Un jeton de session JWT généré avec une simple adresse mail

Dans un premier temps, le chercheur indique avoir d'abord modifié des valeurs return true du code JavaScript de la page de login Toyota GSPIMS sous Angular sans réussir toutefois à récupérer de données. « Toyota/SHI avait apparemment correctement sécurisé son API et, à ce stade, j'étais sur le point de qualifier ce site de "probablement sécurisé" [...] Avant d'abandonner le travail sur l'application GSPIMS, j'ai parcouru son code pour voir s'il pouvait y avoir des clés API, des points de terminaison API secrets ou toute autre chose qui pourrait être intéressante ».

Et le chercheur de trouver qu'un jeton de session JSON Web Token pouvait être généré en fournissant une simple adresse e-mail sans mot de passe. « Les courriels d'entreprise de Toyota utilisent un format prévisible en Amérique du Nord : prénom.nom@toyota.com. Cela m'a permis de deviner plus facilement un e-mail valide, mais je devais encore trouver quelqu'un.

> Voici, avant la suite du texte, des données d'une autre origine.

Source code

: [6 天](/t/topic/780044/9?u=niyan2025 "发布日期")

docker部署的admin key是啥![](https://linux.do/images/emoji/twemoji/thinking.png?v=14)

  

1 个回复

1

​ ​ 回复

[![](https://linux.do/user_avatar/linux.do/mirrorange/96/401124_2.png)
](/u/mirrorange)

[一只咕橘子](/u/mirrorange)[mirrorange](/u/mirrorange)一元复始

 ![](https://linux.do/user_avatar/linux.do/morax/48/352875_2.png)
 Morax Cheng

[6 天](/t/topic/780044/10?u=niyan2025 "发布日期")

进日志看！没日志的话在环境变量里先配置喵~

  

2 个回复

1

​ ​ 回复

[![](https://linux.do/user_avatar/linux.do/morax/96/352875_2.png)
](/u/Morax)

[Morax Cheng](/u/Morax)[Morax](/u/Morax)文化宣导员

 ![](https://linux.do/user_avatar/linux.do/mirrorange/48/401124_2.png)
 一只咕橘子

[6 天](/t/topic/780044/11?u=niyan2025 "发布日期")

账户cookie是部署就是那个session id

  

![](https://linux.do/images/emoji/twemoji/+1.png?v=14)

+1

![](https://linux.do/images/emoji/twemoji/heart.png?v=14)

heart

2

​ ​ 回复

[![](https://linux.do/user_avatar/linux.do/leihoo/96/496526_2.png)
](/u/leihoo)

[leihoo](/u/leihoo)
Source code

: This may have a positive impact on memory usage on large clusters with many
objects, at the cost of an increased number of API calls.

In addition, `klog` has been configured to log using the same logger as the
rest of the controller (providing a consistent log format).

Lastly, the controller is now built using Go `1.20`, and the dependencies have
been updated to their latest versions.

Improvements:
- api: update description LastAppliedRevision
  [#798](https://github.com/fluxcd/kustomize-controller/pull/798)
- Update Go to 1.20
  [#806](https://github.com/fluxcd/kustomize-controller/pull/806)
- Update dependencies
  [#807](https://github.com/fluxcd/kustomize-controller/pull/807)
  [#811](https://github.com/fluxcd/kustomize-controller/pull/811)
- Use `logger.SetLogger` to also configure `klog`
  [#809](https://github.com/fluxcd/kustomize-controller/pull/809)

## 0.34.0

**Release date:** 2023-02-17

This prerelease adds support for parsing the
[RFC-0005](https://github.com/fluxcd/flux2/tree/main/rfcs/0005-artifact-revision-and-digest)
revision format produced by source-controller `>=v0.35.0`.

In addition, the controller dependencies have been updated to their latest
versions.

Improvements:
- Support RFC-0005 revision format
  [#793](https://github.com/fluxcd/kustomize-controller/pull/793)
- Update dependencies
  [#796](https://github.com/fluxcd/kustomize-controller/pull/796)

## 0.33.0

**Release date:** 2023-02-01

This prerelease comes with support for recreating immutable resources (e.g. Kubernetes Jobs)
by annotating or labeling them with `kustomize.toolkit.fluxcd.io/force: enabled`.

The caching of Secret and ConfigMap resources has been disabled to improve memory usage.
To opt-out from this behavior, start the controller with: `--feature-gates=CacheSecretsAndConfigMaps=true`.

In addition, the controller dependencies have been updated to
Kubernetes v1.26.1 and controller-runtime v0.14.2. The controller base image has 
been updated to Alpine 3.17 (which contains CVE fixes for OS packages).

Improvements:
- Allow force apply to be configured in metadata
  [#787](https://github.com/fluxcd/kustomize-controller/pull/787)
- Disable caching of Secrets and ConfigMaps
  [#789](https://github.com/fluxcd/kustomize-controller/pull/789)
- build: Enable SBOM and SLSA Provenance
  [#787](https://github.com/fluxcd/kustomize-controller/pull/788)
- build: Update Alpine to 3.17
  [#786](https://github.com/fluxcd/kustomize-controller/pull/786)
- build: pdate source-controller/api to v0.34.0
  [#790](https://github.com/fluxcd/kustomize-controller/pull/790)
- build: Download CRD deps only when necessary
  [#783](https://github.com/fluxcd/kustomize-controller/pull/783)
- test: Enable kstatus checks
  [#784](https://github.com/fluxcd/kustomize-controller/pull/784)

J'ai cherché sur Google des employés de Toyota impliqués dans la chaîne d'approvisionnement, dans l'espoir de trouver quelqu'un qui pourrait être enregistré dans le système GSPIMS. J'ai trouvé une correspondance prometteuse et j'ai formulé son adresse e-mail en fonction de son nom. Ensuite, j'ai lancé la requête HTTP createJWT, et elle a renvoyé un JWT valide », explique Eaton Zveare. « Il semble que j'aie découvert un moyen de générer un JWT valide pour tout employé ou fournisseur Toyota enregistré dans GSPIMS, en contournant complètement les différents flux de connexion d'entreprise, qui appliquent probablement également des options d'authentification à deux facteurs ». Le chercheur ne s'est pas arrêté en si bon chemin puisqu'il a été en mesure via une porte dérobée d'agir en tant qu'administrateur système et d'accéder en lecture et en écriture au répertoire utilisateur global du système sur lequel sont enregistrés plus de 14 000 utilisateurs.

Des scénarios d'attaques redoutables évités

Si un acteur menaçant avait découvert ce problème, les conséquences auraient pu être graves explique le chercheur, mettant en avant des scénarios d'attaques variés incluant l'ajout d'un compte à privilège élevé pour conserver un accès malveillant même en cas de découverte et de résolution de l'incident, la modification ou suppression de données pour perturber l'activité mondiale de Toyota, réaliser des campagnes de phishing ciblé. « Il y a plus de 14 000 utilisateurs à attaquer. C'est une chose d'obtenir plus de 14 000 e-mails d'entreprise, mais c'en est une autre d'avoir ces 14 000 adresses et de savoir exactement sur quoi les utilisateurs travaillent/ont travaillé. Si un utilisateur/fournisseur a l'habitude de réutiliser ses mots de passe, il est aussi possible d'attaquer son infrastructure », a fait savoir le chercheur.

Eaton Zveare a prévenu Toyota le 3 novembre dernier de son hack qui a indiqué le 23 du même mois ce vecteur d'attaque en faisant en sorte que les points de terminaison createJWT et findByEmail renvoient le statut HTTP 400 – Bad Request dans tous les cas.